[Given data Boundary: Start]

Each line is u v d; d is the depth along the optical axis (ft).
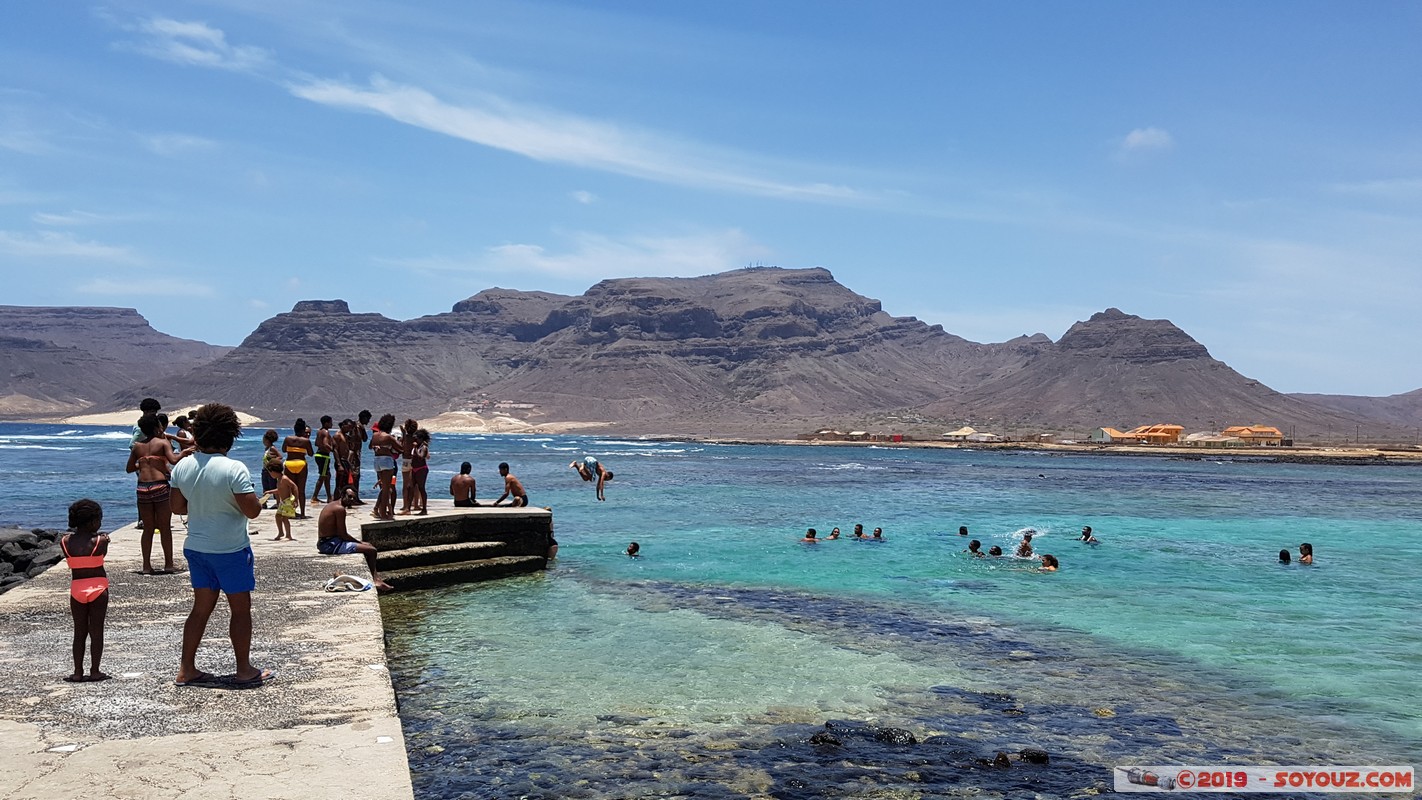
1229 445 613.93
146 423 42.22
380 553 57.82
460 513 64.85
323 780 17.79
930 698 37.11
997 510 138.10
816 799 26.76
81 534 25.08
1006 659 43.73
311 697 23.58
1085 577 70.18
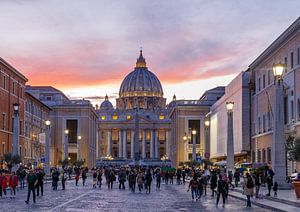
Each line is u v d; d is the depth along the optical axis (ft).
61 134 522.88
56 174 176.96
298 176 142.31
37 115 359.46
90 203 112.98
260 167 177.17
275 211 96.07
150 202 119.24
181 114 539.70
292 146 142.00
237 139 314.55
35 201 115.03
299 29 202.80
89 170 517.96
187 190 174.29
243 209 100.99
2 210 92.79
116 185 228.43
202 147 533.96
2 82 260.01
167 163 648.38
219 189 110.01
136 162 476.54
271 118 248.11
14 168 200.64
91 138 563.48
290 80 216.54
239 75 309.22
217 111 401.08
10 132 274.36
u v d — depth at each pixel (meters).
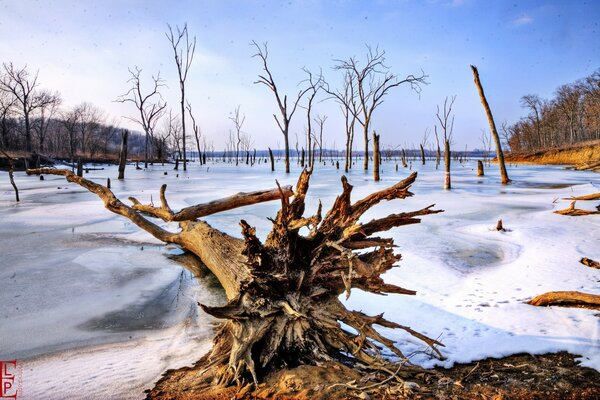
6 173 38.12
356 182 26.30
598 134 66.81
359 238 3.98
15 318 5.21
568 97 71.50
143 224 8.84
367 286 3.96
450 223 11.20
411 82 37.56
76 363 4.00
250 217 12.45
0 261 7.82
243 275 5.09
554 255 7.38
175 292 6.33
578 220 10.77
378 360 3.62
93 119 73.62
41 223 11.70
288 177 32.75
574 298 4.81
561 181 26.08
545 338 4.09
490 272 6.71
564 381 3.26
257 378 3.54
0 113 55.72
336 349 3.97
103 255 8.36
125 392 3.38
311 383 3.29
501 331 4.34
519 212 13.03
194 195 18.97
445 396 3.08
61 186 24.97
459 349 4.01
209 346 4.44
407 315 4.97
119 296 6.09
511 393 3.11
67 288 6.39
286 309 3.69
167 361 4.06
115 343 4.53
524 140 93.00
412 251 8.14
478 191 20.06
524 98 77.38
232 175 36.16
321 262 3.82
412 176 3.76
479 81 23.86
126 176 34.62
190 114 59.69
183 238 8.19
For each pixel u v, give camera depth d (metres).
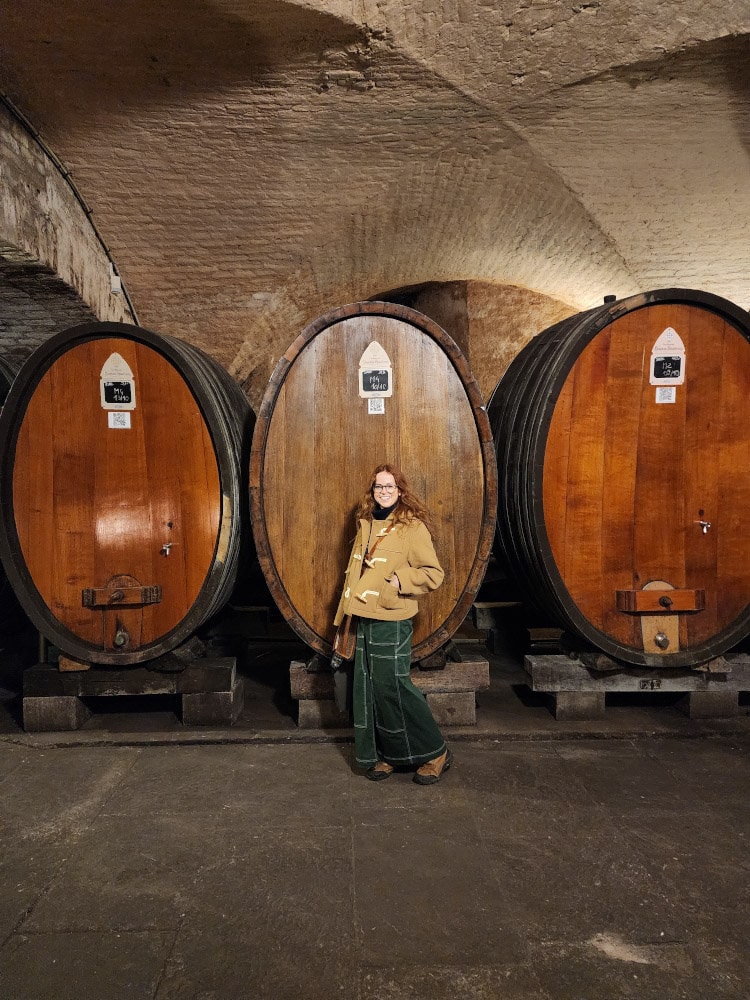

[Given data Boundary: End]

[Exercise objective]: A word-for-word copy of the lines above from the one with "250 217 12.45" through the one with "524 98 77.38", inclusive, is the only output wanted.

[Written answer]:
250 217 12.45
0 261 7.82
243 275 5.09
554 255 7.38
175 292 6.33
578 220 10.77
378 360 3.62
93 119 73.62
41 223 11.70
288 177 32.75
574 298 4.81
561 181 26.08
545 338 4.09
490 272 6.71
564 381 3.26
257 378 3.54
0 113 55.72
336 349 3.97
103 255 8.36
125 392 3.38
311 383 3.29
501 331 4.34
519 212 13.03
194 195 18.97
445 396 3.08
61 186 24.97
459 349 4.01
209 346 4.44
407 315 4.97
119 296 6.09
511 393 3.11
67 288 6.39
286 309 3.69
167 361 4.06
115 343 4.53
524 140 93.00
412 251 8.14
478 191 20.06
524 98 77.38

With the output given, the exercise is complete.